[Text shown]:
The maximum clade credibility tree was inferred from 388 HA gene sequences including 46 influenza B sequences from Myanmar. The branches are in time scale in years and are colored according to the location of the most probable ancestor of descendant nodes. This Bayesian tree was generated using a molecular clock discrete phylogeographic approach as implemented in the BEAST software. Labels on the right of the figure indicate the genetic clades according to WHO classification. Branches that do not include Myanmar strains were collapsed as triangles.

https://doi.org/10.1371/journal.pone.0210550.g005

Phylogeography of migratory patterns of Myanmar influenza viruses A(H1N1)pdm09, A(H3N2), and B

In this study, the dispersal histories of the HA segments of A(H1N1)pdm09, A(H3N2), and B among countries were inferred with a discrete phylogeographic method using BEAST software.

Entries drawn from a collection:
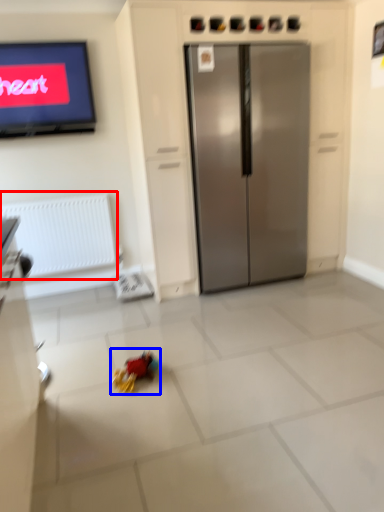
Question: Which object appears closest to the camera in this image, radiator (highlighted by a red box) or miniature (highlighted by a blue box)?

Choices:
 (A) radiator
 (B) miniature

Answer: (B)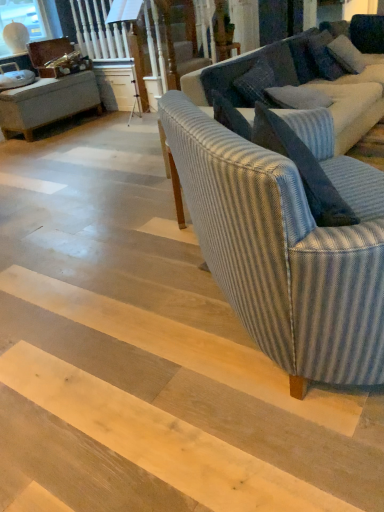
Question: From the image's perspective, is striped fabric couch at center, which ranks as the second studio couch in back-to-front order, located beneath blue striped pillow at upper right, acting as the 2th pillow starting from the back?

Choices:
 (A) no
 (B) yes

Answer: (B)

Question: Is striped fabric couch at center, arranged as the first studio couch when viewed from the front, looking in the opposite direction of blue striped pillow at upper right, acting as the 2th pillow starting from the back?

Choices:
 (A) no
 (B) yes

Answer: (A)

Question: Would you say striped fabric couch at center, which ranks as the second studio couch in back-to-front order, is outside blue striped pillow at upper right, acting as the 2th pillow starting from the top?

Choices:
 (A) no
 (B) yes

Answer: (B)

Question: Considering the relative positions of striped fabric couch at center, which ranks as the second studio couch in back-to-front order, and blue striped pillow at upper right, arranged as the second pillow when viewed from the right, in the image provided, is striped fabric couch at center, which ranks as the second studio couch in back-to-front order, to the right of blue striped pillow at upper right, arranged as the second pillow when viewed from the right, from the viewer's perspective?

Choices:
 (A) yes
 (B) no

Answer: (B)

Question: From a real-world perspective, is striped fabric couch at center, which ranks as the second studio couch in back-to-front order, on top of blue striped pillow at upper right, acting as the 2th pillow starting from the back?

Choices:
 (A) yes
 (B) no

Answer: (B)

Question: Considering the relative positions of striped fabric couch at center, which ranks as the second studio couch in back-to-front order, and blue striped pillow at upper right, which ranks as the first pillow in left-to-right order, in the image provided, is striped fabric couch at center, which ranks as the second studio couch in back-to-front order, to the left of blue striped pillow at upper right, which ranks as the first pillow in left-to-right order, from the viewer's perspective?

Choices:
 (A) yes
 (B) no

Answer: (A)

Question: Is striped fabric couch at center, arranged as the 2th studio couch when viewed from the front, not near striped fabric couch at center, arranged as the first studio couch when viewed from the front?

Choices:
 (A) yes
 (B) no

Answer: (A)

Question: Does striped fabric couch at center, arranged as the 2th studio couch when viewed from the front, have a lesser height compared to striped fabric couch at center, arranged as the first studio couch when viewed from the front?

Choices:
 (A) no
 (B) yes

Answer: (B)

Question: From the image's perspective, is striped fabric couch at center, placed as the 1th studio couch when sorted from back to front, beneath striped fabric couch at center, which ranks as the second studio couch in back-to-front order?

Choices:
 (A) no
 (B) yes

Answer: (A)

Question: From the image's perspective, is striped fabric couch at center, placed as the 1th studio couch when sorted from back to front, above striped fabric couch at center, which ranks as the second studio couch in back-to-front order?

Choices:
 (A) yes
 (B) no

Answer: (A)

Question: Is striped fabric couch at center, arranged as the 2th studio couch when viewed from the front, smaller than striped fabric couch at center, which ranks as the second studio couch in back-to-front order?

Choices:
 (A) yes
 (B) no

Answer: (B)

Question: Is striped fabric couch at center, placed as the 1th studio couch when sorted from back to front, bigger than striped fabric couch at center, which ranks as the second studio couch in back-to-front order?

Choices:
 (A) yes
 (B) no

Answer: (A)

Question: Is dark gray textured pillow at upper right, which is counted as the first pillow, starting from the back, smaller than striped fabric couch at center, placed as the 1th studio couch when sorted from back to front?

Choices:
 (A) yes
 (B) no

Answer: (A)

[Instructions]:
- a) Translate this sentence from the text on Myanmar influenza viruses into Spanish: "Labels on the right of the figure indicate the genetic clades according to WHO classification."
- b) Retype the passage of the text on Myanmar influenza viruses that opens with the words containing "In this study, the" and closes with "using BEAST software.".
- c) Write what comes next in the text on Myanmar influenza viruses, starting after its last sentence.

[Answers below]:
- a) Las etiquetas a la derecha de la figura indican los clados genéticos según la clasificación de la OMS.

- b)
In this study, the dispersal histories of the HA segments of A(H1N1)pdm09, A(H3N2), and B among countries were inferred with a discrete phylogeographic method using BEAST software.

- c)
According to our data, the earliest divergent events of influenza A(H1N1)pdm09 (HA) were observed from Europe to Myanmar, Southeast Asia and South Asia (Laos, and Bangladesh), China, North America, Africa, and South America during 2009–2010 (S4 Fig and S1 Movie). Our phylogeographic reconstruction supports a large number of migrations globally although the significant epidemiological linkage shows only a number of pair of regions with decisive support (BF>1000). Interestingly, the two significant migration pathways of Myanmar A(H1N1)pdm09 viruses were observed with very strong supported pathways indicating migration from Australia to Myanmar (BF = 210, posterior probability = 0.95) and a strong supported pathway from Japan to Myanmar (BF = 26, posterior probability = 0.70) (Fig 6 and S7 Table). Moreover, our results indicated that the main hub of migration during 2010–2015 was Japan. The dispersion pattern was observed from North America, Europe, Australia, India, and Lebanon to Japan and then spread from Japan to Myanmar and other Asia countries (e.g. China, Malaysia, Indonesia, and Nepal), New Zealand, Africa, and South America, which established strong migration links statistically (3<BF<1000) (Fig 6 and S7 Table). In addition, significant migration links were observed from India, Bangladesh, and Laos to China and from Australia to South America and Singapore (BF>3).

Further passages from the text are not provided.